Approximately 25 minutes cooking time

Serves:

Serves 4 - 5 people

Spicy Tomato, Spinach and Cream Chicken

For the marinade:
2 packs of chicken breasts (around 900 g)
1 thumb sized piece of fresh ginger peeled and grated, 1 teaspoon sweet paprika powder and ½ teaspoon Garam Masala, 3 teaspoons coriander seeds, 1 teaspoon cumin seeds, 4 Thai dried red chillies heated in a dry pan then ground to a fine powder, ½ teaspoon rock salt, 150 g sheep’s milk yoghurt, 2 dessert spoons vegetable oil, Juice of 1 organic lemon
For the Sauce:
1 dessert spoon vegetable oil, 1 thumb sized piece of fresh ginger peeled and grated
400 g spinach blanched, squeezed and chopped roughly
500 g passata
1 dessert spoon tomato puree
Spice mix: 1 teaspoon powdered fenugreek , 1 teaspoon sweet paprika powder and ½ teaspoon Garam Masala (optional 1 teaspoon dried crushed Thai red chilli)
1 dessert spoon white balsamic vinegar
150 g cream replacement (I used Rama)

Begin by adding the vegetable oil to a Tupperware dish, then add the yoghurt and lemon juice and mix thoroughly. Now heat a dry pan and when hot add the Thai red chilli, cumin and coriander seeds then heat and stir until smoking, then add to a grinder, grind to a fine powder and add to the Tupperware dish with the garam masala, paprika, ground ginger and salt. Use a whisk to mix it all together then set aside. Continue by removing any fat or sinew from the chicken breasts then score across and add to the Tupperware, mix thoroughly then leave to marinade for at least 2 hours (4 - 5 is better).

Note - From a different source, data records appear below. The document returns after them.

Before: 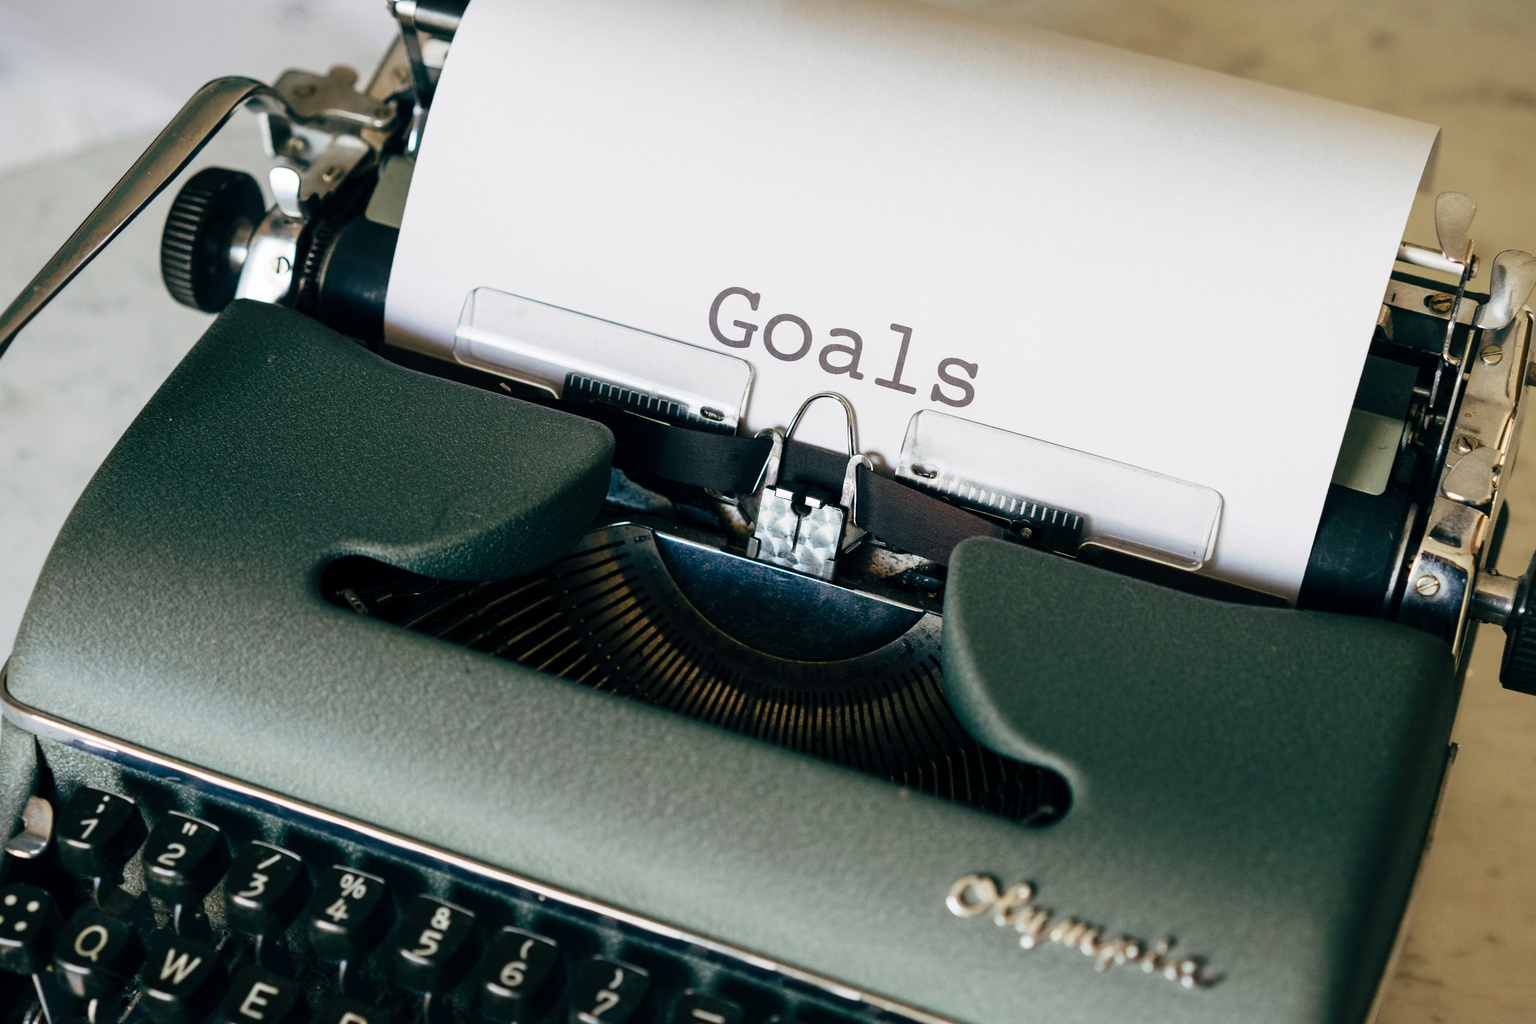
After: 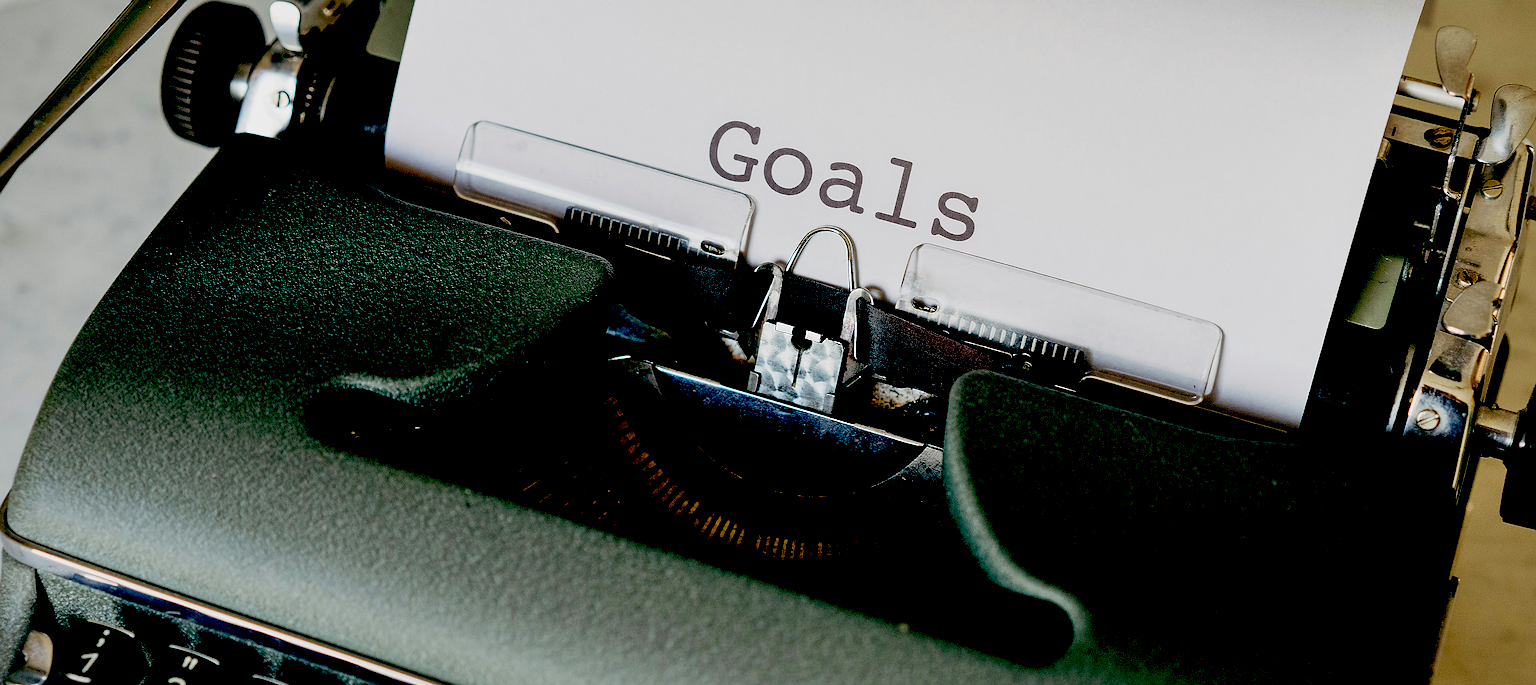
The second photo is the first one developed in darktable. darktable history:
shadows and highlights: radius 120.57, shadows 21.52, white point adjustment -9.71, highlights -14.96, soften with gaussian
local contrast: highlights 102%, shadows 102%, detail 120%, midtone range 0.2
crop: top 16.268%, bottom 16.761%
sharpen: radius 1.398, amount 1.239, threshold 0.799
exposure: black level correction 0.058, compensate highlight preservation false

When ready to cook, remove the chicken from the fridge and leave to warm to room temperature. Heat a large saucepan of water with a teaspoon of salt and when boiling add the spinach, stir in and push down for 1-2 minutes before draining and pouring over cold water then squeezing out the water when cool. Heat one dessert spoon of vegetable oil in a large saucepan and when hot add the grated ginger and stir fry for one minute, then add the tomato puree and stir fry for 30 seconds before adding the passata/spice mix and stir thoroughly. Bring to a simmer and stir occasionally for 15 minutes.

Now take an iron griddle and baste with vegetable oil. Heat the griddle and when hot add a few of the chicken breast chunks, cook for 4 minutes before turning and repeating and when done rest on a plate. Then add the chopped spinach to the sauce along with the cream replacement and bring to a simmer for another 2 – 3 minutes. Serve the chicken to a plate with rice then top with the sauce.